Удивительно, но Мелёхин действительно искренне бывал заботливым. Откуда появлялась у него такая потребность – воистину загадка, но вид у парня был умилительный. Так что смена нового города на старый совсем не отвлекала. А попали мы уже на набережную Кургана, где висели на железных руках-планках миниатюрные качели. Волны Тобола омывали грязноватые бетонные плиты, трава проросла между квадратами, которыми вымощена набережная целиком.
– Я бы вообще уже в монастырь пошла со своей жизнью! – буркнула вдруг малыха.
– Тебя в монастырь не возьмут, – хихикнул Михалыч. – Рога через божьи двери не пролезут.
– Вот я тебе по бороде! – пригрозила она с обидой.
– А ты поймай для начала! – продолжал задираться Мелёхин. – Я-то со своей бородой убегу, а твои ветвистые вешалки тебя качать будут! – сказал он и бросился бежать.

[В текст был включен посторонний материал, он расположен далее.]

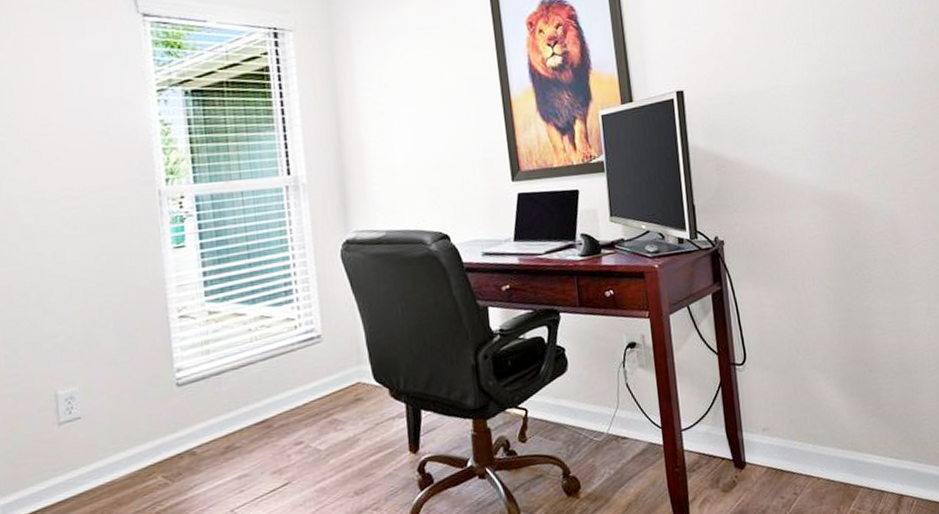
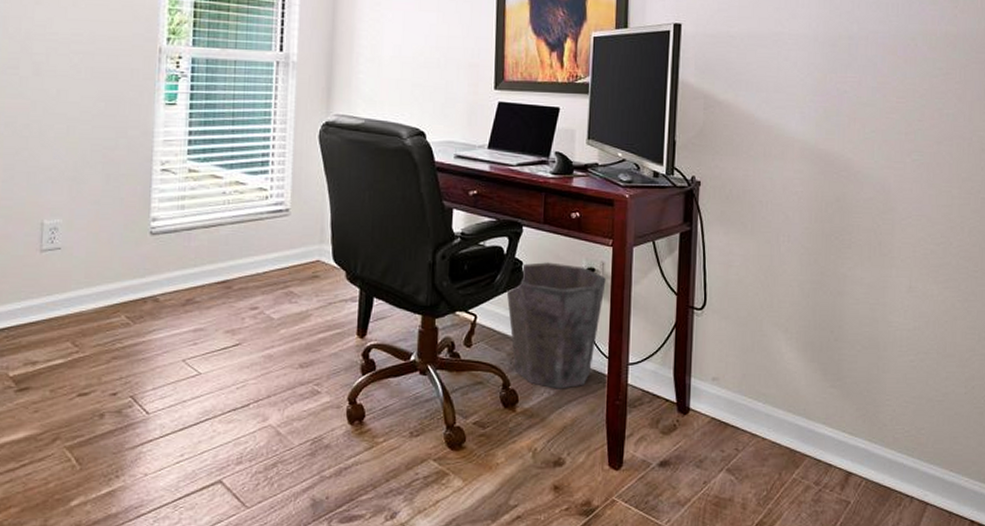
waste bin: none [553,342,649,468] -> present [506,262,606,389]

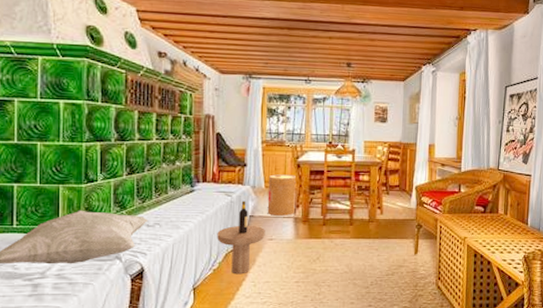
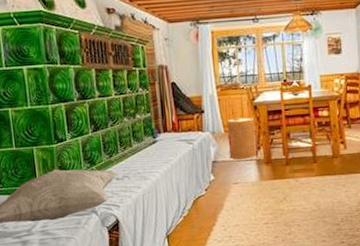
side table: present [217,201,265,275] -> none [183,147,230,220]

К слову, Михалыч бегал слишком быстро для заядлого курильщика. А курил он достаточно много – по две пачки в день – для того, чтобы давиться воздухом на втором метре кросса. Но, тем не менее, наш бородач ходил в качалку, а с креатина его тело распухло, словно надувной круг.
– Не ной, я с тобой в монастырь пойду. – подбодрила я малыху.
– А тебя тем более туда не пустят! – подбежавший Михалыч шлёпнул меня по левой ягодице.
Нога сразу отнялась, и я присела, а тот, порхая от счастья, побежал вперёд.
– Хамло! – отпустила я ироничное оскорбление.
Неподалёку от конца набережной разразилось шоу, а нам обязательно приспичило на него взглянуть. Пара мужиков, по форме классики, полуокружностью загородили какого-то паренька и допинывали его жалкое тельце. Тот еле стонал и уже, наверное, отъезжал на тот свет, но наш бесстрашный Михалыч бросился в бой. Его невозможно было отговорить, переубедить и уж тем более остановить.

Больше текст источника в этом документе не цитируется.